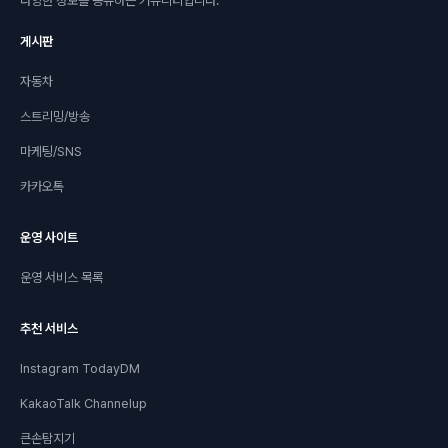
다양한 정보를 공유하는 커뮤니티입니다.
게시판
자동차
스트리밍/방송
마케팅/SNS
카카오톡
운영 사이트
운영 서비스 목록
추천 서비스
Instagram TodayDM
KakaoTalk Channelup
큰손탐지기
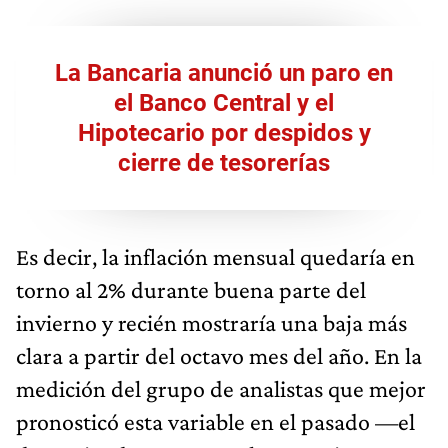
La Bancaria anunció un paro en
el Banco Central y el
Hipotecario por despidos y
cierre de tesorerías
Es decir, la inflación mensual quedaría en
torno al 2% durante buena parte del
invierno y recién mostraría una baja más
clara a partir del octavo mes del año. En la
medición del grupo de analistas que mejor
pronosticó esta variable en el pasado —el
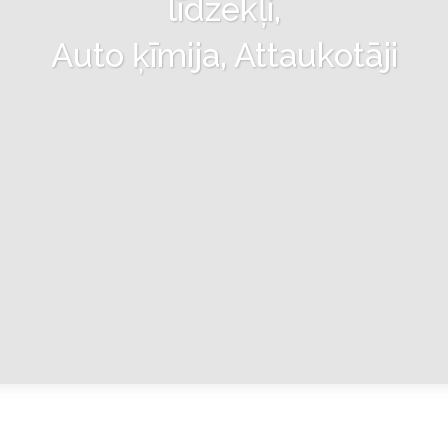
līdzekļi,
Auto ķīmija, Attaukotāji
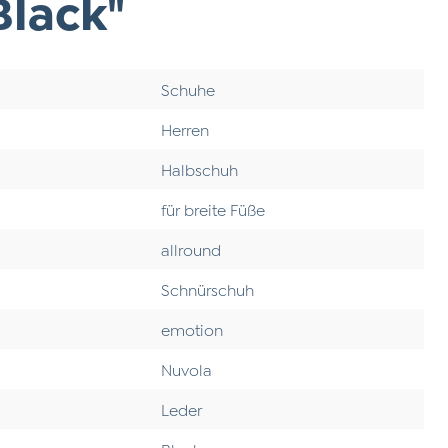
Black"
Schuhe
Herren
Halbschuh
für breite Füße
allround
Schnürschuh
emotion
Nuvola
Leder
━━━━
- Problem to solve: Make an exact copy of the listing, with no images in it.

- Reply to the exercise:
다양한 정보를 공유하는 커뮤니티입니다.
게시판
자동차
스트리밍/방송
마케팅/SNS
카카오톡
운영 사이트
운영 서비스 목록
추천 서비스
Instagram TodayDM
KakaoTalk Channelup
큰손탐지기
La Bancaria anunció un paro en
el Banco Central y el
Hipotecario por despidos y
cierre de tesorerías
Es decir, la inflación mensual quedaría en
torno al 2% durante buena parte del
invierno y recién mostraría una baja más
clara a partir del octavo mes del año. En la
medición del grupo de analistas que mejor
pronosticó esta variable en el pasado —el
līdzekļi,
Auto ķīmija, Attaukotāji
Black"
Schuhe
Herren
Halbschuh
für breite Füße
allround
Schnürschuh
emotion
Nuvola
Leder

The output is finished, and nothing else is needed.